Howard Marks put it nicely when he said that, rather than worrying about share price volatility, 'The possibility of permanent loss is the risk I worry about... and every practical investor I know worries about.' So it seems the smart money knows that debt - which is usually involved in bankruptcies - is a very important factor, when you assess how risky a company is. Importantly, Nokian Renkaat Oyj (HEL:TYRES) does carry debt. But the real question is whether this debt is making the company risky.
When Is Debt Dangerous?
Debt assists a business until the business has trouble paying it off, either with new capital or with free cash flow. In the worst case scenario, a company can go bankrupt if it cannot pay its creditors. However, a more usual (but still expensive) situation is where a company must dilute shareholders at a cheap share price simply to get debt under control. Having said that, the most common situation is where a company manages its debt reasonably well - and to its own advantage. When we think about a company's use of debt, we first look at cash and debt together.
What Is Nokian Renkaat Oyj's Debt?
You can click the graphic below for the historical numbers, but it shows that Nokian Renkaat Oyj had €292.0m of debt in March 2021, down from €339.5m, one year before.

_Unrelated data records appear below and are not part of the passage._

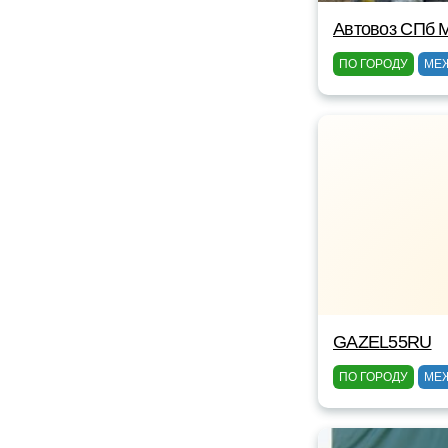
Автовоз СПб 
ПО ГОРОДУ
МЕ
GAZEL55RU
ПО ГОРОДУ
МЕ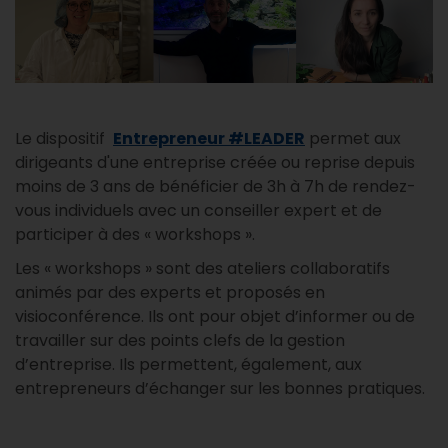
Le dispositif
Entrepreneur #LEADER
permet aux
dirigeants d'une entreprise créée ou reprise depuis
moins de 3 ans de bénéficier de 3h à 7h de rendez-
vous individuels avec un conseiller expert et de
participer à des « workshops ».
Les « workshops » sont des ateliers collaboratifs
animés par des experts et proposés en
visioconférence. Ils ont pour objet d’informer ou de
travailler sur des points clefs de la gestion
d’entreprise. Ils permettent, également, aux
entrepreneurs d’échanger sur les bonnes pratiques.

But it also has €410.4m in cash to offset that, meaning it has €118.4m net cash.
How Strong Is Nokian Renkaat Oyj's Balance Sheet?
We can see from the most recent balance sheet that Nokian Renkaat Oyj had liabilities of €514.4m falling due within a year, and liabilities of €277.6m due beyond that. Offsetting these obligations, it had cash of €410.4m as well as receivables valued at €486.7m due within 12 months. So it can boast €105.1m more liquid assets than total liabilities.

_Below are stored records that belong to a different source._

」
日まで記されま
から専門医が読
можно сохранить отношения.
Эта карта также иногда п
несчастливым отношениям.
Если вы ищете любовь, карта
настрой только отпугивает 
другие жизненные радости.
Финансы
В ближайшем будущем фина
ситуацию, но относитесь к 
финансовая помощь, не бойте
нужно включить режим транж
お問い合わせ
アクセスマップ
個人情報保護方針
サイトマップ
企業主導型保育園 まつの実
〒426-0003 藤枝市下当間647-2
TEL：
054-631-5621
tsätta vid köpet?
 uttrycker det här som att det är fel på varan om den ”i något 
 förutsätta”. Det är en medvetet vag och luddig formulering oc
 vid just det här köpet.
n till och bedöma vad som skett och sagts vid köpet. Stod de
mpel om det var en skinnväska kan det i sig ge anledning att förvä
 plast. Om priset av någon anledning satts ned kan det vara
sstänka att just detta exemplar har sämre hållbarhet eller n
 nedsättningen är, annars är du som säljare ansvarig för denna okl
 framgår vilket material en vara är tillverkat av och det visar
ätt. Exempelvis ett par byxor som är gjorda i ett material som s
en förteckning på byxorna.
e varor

This short term liquidity is a sign that Nokian Renkaat Oyj could probably pay off its debt with ease, as its balance sheet is far from stretched. Simply put, the fact that Nokian Renkaat Oyj has more cash than debt is arguably a good indication that it can manage its debt safely.

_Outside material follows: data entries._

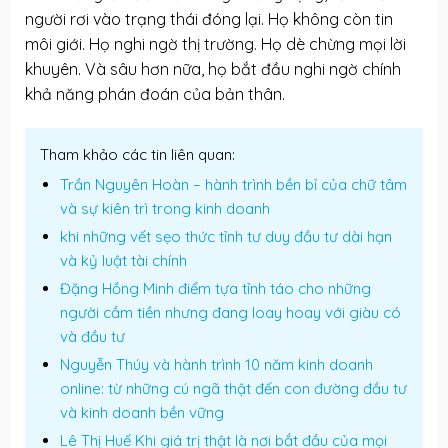
người rơi vào trạng thái đóng lại. Họ không còn tin
môi giới. Họ nghi ngờ thị trường. Họ dè chừng mọi lời
khuyên. Và sâu hơn nữa, họ bắt đầu nghi ngờ chính
khả năng phán đoán của bản thân.
Tham khảo các tin liên quan:
Trần Nguyên Hoàn – hành trình bền bỉ của chữ tâm
và sự kiên trì trong kinh doanh
khi những vết sẹo thức tỉnh tư duy đầu tư dài hạn
và kỷ luật tài chính
Đặng Hồng Minh điểm tựa tỉnh táo cho những
người cầm tiền nhưng đang loay hoay với giàu có
và đầu tư
Nguyễn Thúy và hành trình 10 năm kinh doanh
online: từ những cú ngã thật đến con đường đầu tư
và kinh doanh bền vững
Lê Thị Huế Khi giá trị thật là nơi bắt đầu của mọi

The modesty of its debt load may become crucial for Nokian Renkaat Oyj if management cannot prevent a repeat of the 34% cut to EBIT over the last year. When a company sees its earnings tank, it can sometimes find its relationships with its lenders turn sour. When analysing debt levels, the balance sheet is the obvious place to start. But it is future earnings, more than anything, that will determine Nokian Renkaat Oyj's ability to maintain a healthy balance sheet going forward. So if you want to see what the professionals think, you might find this free report on analyst profit forecasts to be interesting.
Finally, a business needs free cash flow to pay off debt; accounting profits just don't cut it. While Nokian Renkaat Oyj has net cash on its balance sheet, it's still worth taking a look at its ability to convert earnings before interest and tax (EBIT) to free cash flow, to help us understand how quickly it is building (or eroding) that cash balance. Over the most recent three years, Nokian Renkaat Oyj recorded free cash flow worth 62% of its EBIT, which is around normal, given free cash flow excludes interest and tax. This cold hard cash means it can reduce its debt when it wants to.
While it is always sensible to investigate a company's debt, in this case Nokian Renkaat Oyj has €118.4m in net cash and a decent-looking balance sheet. So we don't have any problem with Nokian Renkaat Oyj's use of debt. When analysing debt levels, the balance sheet is the obvious place to start. But ultimately, every company can contain risks that exist outside of the balance sheet. Be aware that Nokian Renkaat Oyj is showing 2 warning signs in our investment analysis , you should know about...
At the end of the day, it's often better to focus on companies that are free from net debt. You can access our special list of such companies (all with a track record of profit growth). It's free.